WORK INSTRUCTION A ->
Answer these questions from the passage on connotation in writing:
(i) According to Mary Renault, in which language are polysyllables old?
(ii) Which two versions of Napoleon's name did the aristocrats use?
(iii) In what year was Charles Yriarte's Florence written?
WORK INSTRUCTION B -> Write a continuation of the passage on connotation in writing, picking up after its final sentence.

EXTRACTED TEXT ->

┄┄┄┄┄┄

Dialogue can also be rendered more authentic with subtle connotation. Mary Renault recognized this when she created speech for her characters in the ancient world:

Greek is a highly polysyllabic language. Yet when writing dialogue for my Greeks I have found myself, by instinct, avoiding the polysyllables of the English language, and using, as far as they are still in the living language, the older and shorter words. This is not because the style parallels Greek style; it is entirely a matter of association and ambience. In Greek, polysyllables are old; in English, mostly Latinised and largely modern. They have acquired their own aura, which they will bring along with them. Their stare, like that of the basilisk, is killing. (McCormack, Afterwords: Novelists on their Novels, p. 87)

Even changes in the spelling of names can create a shift in impression. In L’Russe Besuhof,” a study on the names used in Tolstoy’s War and Peace, Karen Beck of Columbia University has observed how the aristocrats of that era used the French or Russian version of Napoleon’s name, Bonaparte or Buonaparte, depending on their positive or negative view of him.

Sometimes connotations are unintended or distracting. Can you find the offending culprit in this excerpt from Florence, a history of that city written in 1897 by Charles Yriarte:

The funeral ceremony was a splendid one, the whole of Florence defiling past his coffin. Benedetto Varchi pronounced the funeral oration, and his tomb was erected by Varari who, it must be said, was not equal to the occasion.

┄┄┄┄┄┄

(Transcribed page contents)
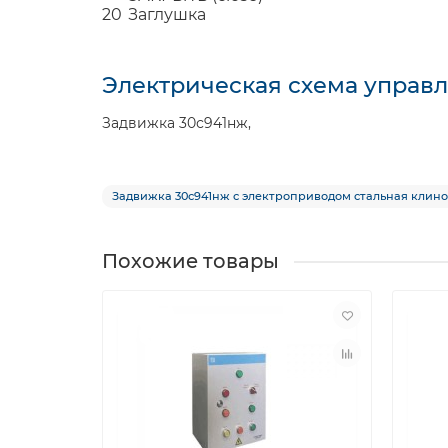
20
Заглушка
Электрическая схема управ
Задвижка 30с941нж,
Задвижка 30с941нж с электроприводом стальная клино
Похожие товары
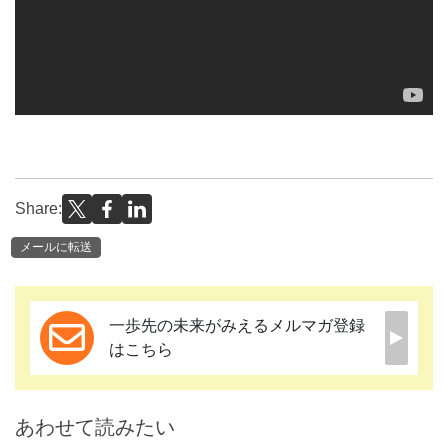
Share:
メールに転送
一歩先の未来がみえるメルマガ登録
はこちら
あわせて読みたい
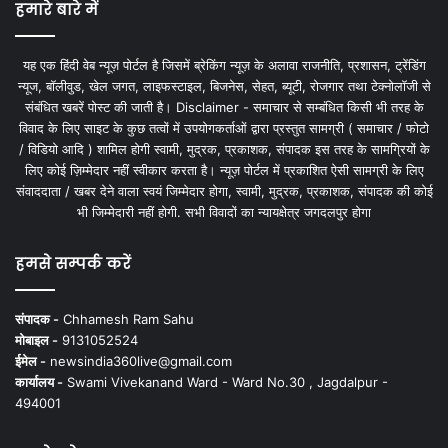
हमारे बारे में
यह एक हिंदी वेब न्यूज़ पोर्टल है जिसमें ब्रेकिंग न्यूज़ के अलावा राजनीति, प्रशासन, ट्रेंडिंग
न्यूज, बॉलीवुड, खेल जगत, लाइफस्टाइल, बिजनेस, सेहत, ब्यूटी, रोजगार तथा टेक्नोलॉजी से
संबंधित खबरें पोस्ट की जाती है। Disclaimer - समाचार से सम्बंधित किसी भी तरह के
विवाद के लिए साइट के कुछ तत्वों में उपयोगकर्ताओं द्वारा प्रस्तुत सामग्री ( समाचार / फोटो
/ विडियो आदि ) शामिल होगी स्वामी, मुद्रक, प्रकाशक, संपादक इस तरह के सामग्रियों के
लिए कोई ज़िम्मेदार नहीं स्वीकार करता है। न्यूज़ पोर्टल में प्रकाशित ऐसी सामग्री के लिए
संवाददाता / खबर देने वाला स्वयं जिम्मेदार होगा, स्वामी, मुद्रक, प्रकाशक, संपादक की कोई
भी जिम्मेदारी नहीं होगी. सभी विवादों का न्यायक्षेत्र जगदलपुर होगा
हमसे सम्पर्क करें
संपादक -
Chhamesh Ram Sahu
मोबाइल -
9131052524
ईमेल -
newsindia360live@gmail.com
कार्यालय -
Swami Vivekanand Ward - Ward No.30 , Jagdalpur -
494001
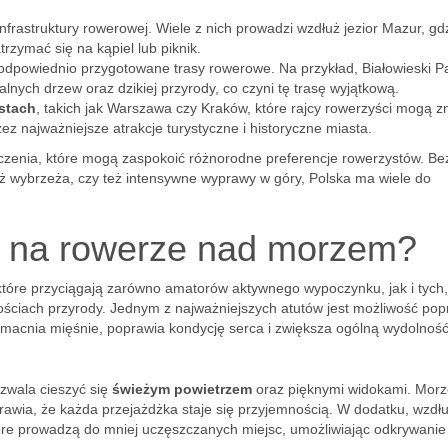
 infrastruktury rowerowej. Wiele z nich prowadzi wzdłuż jezior Mazur, gd
trzymać się na kąpiel lub piknik.
odpowiednio przygotowane trasy rowerowe. Na przykład, Białowieski P
nych drzew oraz dzikiej przyrody, co czyni tę trasę wyjątkową.
stach
, takich jak Warszawa czy Kraków, które rajcy rowerzyści mogą z
z najważniejsze atrakcje turystyczne i historyczne miasta.
adczenia, które mogą zaspokoić różnorodne preferencje rowerzystów. Be
uż wybrzeża, czy też intensywne wyprawy w góry, Polska ma wiele do
dy na rowerze nad morzem?
 które przyciągają zarówno amatorów aktywnego wypoczynku, jak i tych,
ościach przyrody. Jednym z najważniejszych atutów jest możliwość po
macnia mięśnie, poprawia kondycję serca i zwiększa ogólną wydolnoś
zwala cieszyć się
świeżym powietrzem
oraz pięknymi widokami. Morz
sprawia, że każda przejażdżka staje się przyjemnością. W dodatku, wzdł
tóre prowadzą do mniej uczęszczanych miejsc, umożliwiając odkrywanie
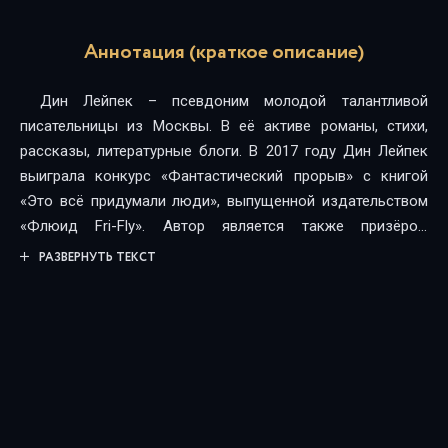
Аннотация (краткое описание)
Дин Лейпек – псевдоним молодой талантливой
писательницы из Москвы. В её активе романы, стихи,
рассказы, литературные блоги. В 2017 году Дин Лейпек
выиграла конкурс «Фантастический прорыв» с книгой
«Это всё придумали люди», выпущенной издательством
«Флюид Fri-Fly». Автор является также призёром
конкурса рассказов «Далёкий-далёкий космос»,
РАЗВЕРНУТЬ ТЕКСТ
проведённого издательством «1С-Паблишинг» на
интернет-площадке Author.Today. Трилогия «Дракон
должен умереть» – героическое фэнтези, где сплетаются
любовная, приключенческая и философская линии,
придавая циклу редкостную для жанра глубину. В
принцессу Джоан вселяется умирающий дракон. Как
правило, в таких случаях люди обречены, ведь рано или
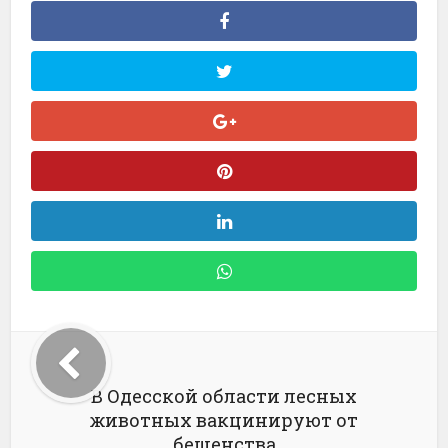
В Одесской области лесных
животных вакцинируют от
бешенства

┄┄┄┄┄┄

RESPONSE AREA A ->
(i) Greek
(ii) Bonaparte and Buonaparte
(iii) 1897

RESPONSE AREA B ->
We know what the author meant. Still, it’s difficult not to stop and imagine the various scurrilous acts that the Florentines might have performed had they been inclined to abuse and deface the coffin while defiling by it.

The moral of the connotation: Always edit your manuscripts with an awareness of the possible impressions and sensations created by the words, names, and descriptions you choose.

About this blog

Historical novelists and screenwriters are a masochistic breed. We watch in dismay as our books are shunted off to the fantasy and science-fiction shelves. We endure the rebuffs of agents and editors who consider ours a difficult genre to market. We suffer through meetings with Hollywood producers who want the Battle of Stirling Bridge staged like Custer’s Last Stand—and while you’re at it, get rid of the bridge. We toil away in an era when Generation X thinks Malcolm X must be a saucy spoof of the television show about a family’s middle-born child.

And yet, despite Gore Vidal’s lament that his embrace of the historical novel shadowed his literary reputation, we persist.

Why? Many of us were seduced early in life by a hoary tale of battle or a whisper from some ancient ruins. After undergoing such Eleusinian initiation into the Akashic records, how could we not assay the world by looking over our shoulders? Like Persephone, we were kidnapped and taken to another world. In recompense, we are seasonally permitted to surface from our lairs and describe for fellow mortals what the nether realms of the past were truly like.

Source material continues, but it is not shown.